In an exclusive interview with Dermatology Times®, Christopher Bunick, MD, PhD, associate professor of dermatology at Yale University, discusses why Valisure’s report is monumental and urges Congress, personal care manufacturers, and consumers to ask why these products keep being contaminated with concerning levels of benzene.
In Valisure’s report, they found that when specific dry shampoo products were sprayed into the air of a 550 cubic foot room, in the long run, the amount of benzene still in the air from the spray was 36 parts per billion.
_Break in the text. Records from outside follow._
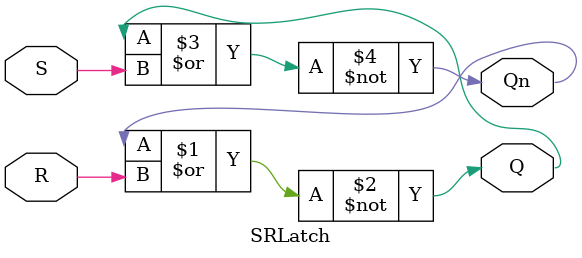
<source format=v>
module SRLatch (
    input wire S,
    input wire R,
    output wire Q,
    output wire Qn);
    //功能定义
    assign Q = ~(Qn | R);
    assign Qn = ~(Q | S);
endmodule
</source>
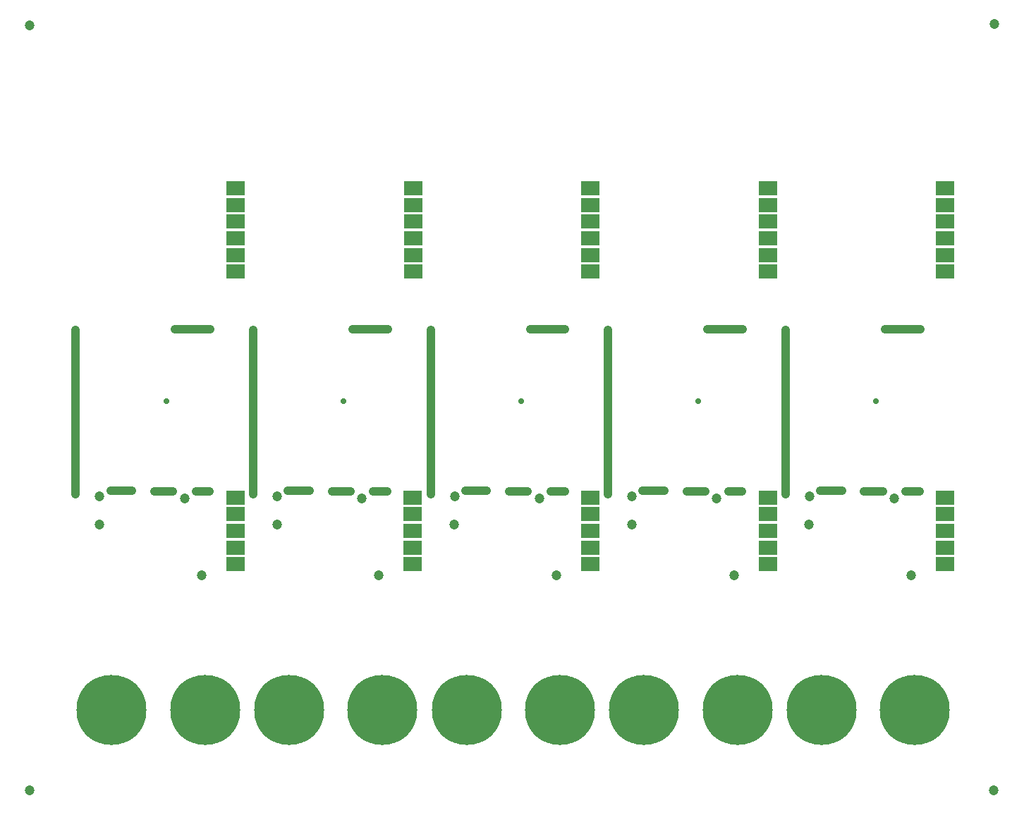
<source format=gts>
G04*
G04 #@! TF.GenerationSoftware,Altium Limited,Altium Designer,19.1.8 (144)*
G04*
G04 Layer_Color=8388736*
%FSAX25Y25*%
%MOIN*%
G70*
G01*
G75*
%ADD10C,0.04724*%
%ADD19C,0.03937*%
%ADD76R,0.08674X0.06706*%
%ADD77C,0.33084*%
%ADD78C,0.04737*%
%ADD79C,0.02769*%
D10*
X0101509Y0122323D02*
D03*
X0093425Y0158504D02*
D03*
X0053268Y0146063D02*
D03*
X0053347Y0159567D02*
D03*
X0185367Y0122323D02*
D03*
X0177284Y0158504D02*
D03*
X0137126Y0146063D02*
D03*
X0137205Y0159567D02*
D03*
X0269226Y0122323D02*
D03*
X0261142Y0158504D02*
D03*
X0220984Y0146063D02*
D03*
X0221063Y0159567D02*
D03*
X0353084Y0122323D02*
D03*
X0345000Y0158504D02*
D03*
X0304843Y0146063D02*
D03*
X0304922Y0159567D02*
D03*
X0436942Y0122323D02*
D03*
X0428859Y0158504D02*
D03*
X0388701Y0146063D02*
D03*
X0388780Y0159567D02*
D03*
D19*
X0098829Y0161929D02*
X0105354D01*
X0079252D02*
X0087992D01*
X0058465Y0162047D02*
X0068670D01*
X0042047Y0160560D02*
Y0238032D01*
X0089055Y0238622D02*
X0105630D01*
X0182687Y0161929D02*
X0189213D01*
X0163110D02*
X0171851D01*
X0142323Y0162047D02*
X0152529D01*
X0125906Y0160560D02*
Y0238032D01*
X0172914Y0238622D02*
X0189488D01*
X0266545Y0161929D02*
X0273071D01*
X0246969D02*
X0255709D01*
X0226181Y0162047D02*
X0236387D01*
X0209764Y0160560D02*
Y0238032D01*
X0256772Y0238622D02*
X0273347D01*
X0350404Y0161929D02*
X0356929D01*
X0330827D02*
X0339567D01*
X0310040Y0162047D02*
X0320245D01*
X0293622Y0160560D02*
Y0238032D01*
X0340630Y0238622D02*
X0357205D01*
X0434262Y0161929D02*
X0440788D01*
X0414685D02*
X0423425D01*
X0393898Y0162047D02*
X0404104D01*
X0377481Y0160560D02*
Y0238032D01*
X0424488Y0238622D02*
X0441063D01*
D76*
X0117492Y0158957D02*
D03*
Y0151083D02*
D03*
Y0143209D02*
D03*
Y0127461D02*
D03*
Y0135335D02*
D03*
X0117559Y0281496D02*
D03*
Y0265748D02*
D03*
Y0273622D02*
D03*
Y0289370D02*
D03*
Y0297244D02*
D03*
Y0305118D02*
D03*
X0201350Y0158957D02*
D03*
Y0151083D02*
D03*
Y0143209D02*
D03*
Y0127461D02*
D03*
Y0135335D02*
D03*
X0201417Y0281496D02*
D03*
Y0265748D02*
D03*
Y0273622D02*
D03*
Y0289370D02*
D03*
Y0297244D02*
D03*
Y0305118D02*
D03*
X0285208Y0158957D02*
D03*
Y0151083D02*
D03*
Y0143209D02*
D03*
Y0127461D02*
D03*
Y0135335D02*
D03*
X0285276Y0281496D02*
D03*
Y0265748D02*
D03*
Y0273622D02*
D03*
Y0289370D02*
D03*
Y0297244D02*
D03*
Y0305118D02*
D03*
X0369067Y0158957D02*
D03*
Y0151083D02*
D03*
Y0143209D02*
D03*
Y0127461D02*
D03*
Y0135335D02*
D03*
X0369134Y0281496D02*
D03*
Y0265748D02*
D03*
Y0273622D02*
D03*
Y0289370D02*
D03*
Y0297244D02*
D03*
Y0305118D02*
D03*
X0452925Y0158957D02*
D03*
Y0151083D02*
D03*
Y0143209D02*
D03*
Y0127461D02*
D03*
Y0135335D02*
D03*
X0452992Y0281496D02*
D03*
Y0265748D02*
D03*
Y0273622D02*
D03*
Y0289370D02*
D03*
Y0297244D02*
D03*
Y0305118D02*
D03*
D77*
X0103150Y0058465D02*
D03*
X0059055D02*
D03*
X0187008D02*
D03*
X0142913D02*
D03*
X0270866D02*
D03*
X0226772D02*
D03*
X0354725D02*
D03*
X0310630D02*
D03*
X0438583D02*
D03*
X0394488D02*
D03*
D78*
X0020276Y0020394D02*
D03*
X0475984D02*
D03*
X0476299Y0382835D02*
D03*
X0020118Y0382323D02*
D03*
D79*
X0084782Y0204422D02*
D03*
X0168641D02*
D03*
X0252499D02*
D03*
X0336357D02*
D03*
X0420216D02*
D03*
M02*

</source>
“Now, why is that number significant? 36 parts per billion is 90 times higher than the threshold calculated by the Environmental Protection Agency, the own EPA of the United States, they calculated the threshold of 0.4 parts per billion, inhalation of benzene over a lifetime would lead to one extra case of cancer per 100,000 people. So, the EPA’s threshold 0.4 parts per billion exposure by inhalation to benzene accounts for one extra cancer case per 100,000 population. So, what Valisure found in the ambient air after spraying, the dry aerosolized shampoo was 90-fold higher than this limit.” said Bunick.